### Problem statement:
Produce an exact copy of the lines from the line containing "Právo na použití síly" through the last line of the listing below, both ends included, and nothing else.

### Input data:

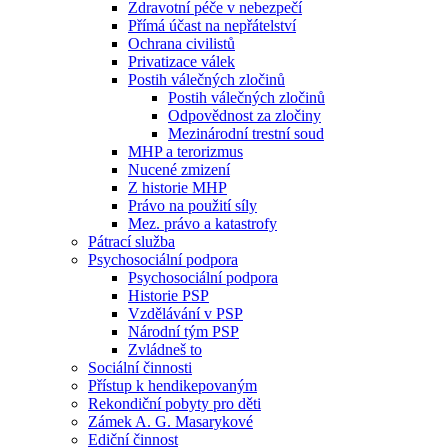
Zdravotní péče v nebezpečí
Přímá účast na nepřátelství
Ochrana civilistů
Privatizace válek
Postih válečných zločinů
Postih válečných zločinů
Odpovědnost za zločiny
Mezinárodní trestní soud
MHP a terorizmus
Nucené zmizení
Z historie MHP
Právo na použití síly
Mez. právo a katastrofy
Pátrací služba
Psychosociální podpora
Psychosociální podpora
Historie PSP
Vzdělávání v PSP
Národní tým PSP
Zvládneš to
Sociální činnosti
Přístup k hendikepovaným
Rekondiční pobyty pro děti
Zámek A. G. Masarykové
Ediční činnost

### Task answer:
Právo na použití síly
Mez. právo a katastrofy
Pátrací služba
Psychosociální podpora
Psychosociální podpora
Historie PSP
Vzdělávání v PSP
Národní tým PSP
Zvládneš to
Sociální činnosti
Přístup k hendikepovaným
Rekondiční pobyty pro děti
Zámek A. G. Masarykové
Ediční činnost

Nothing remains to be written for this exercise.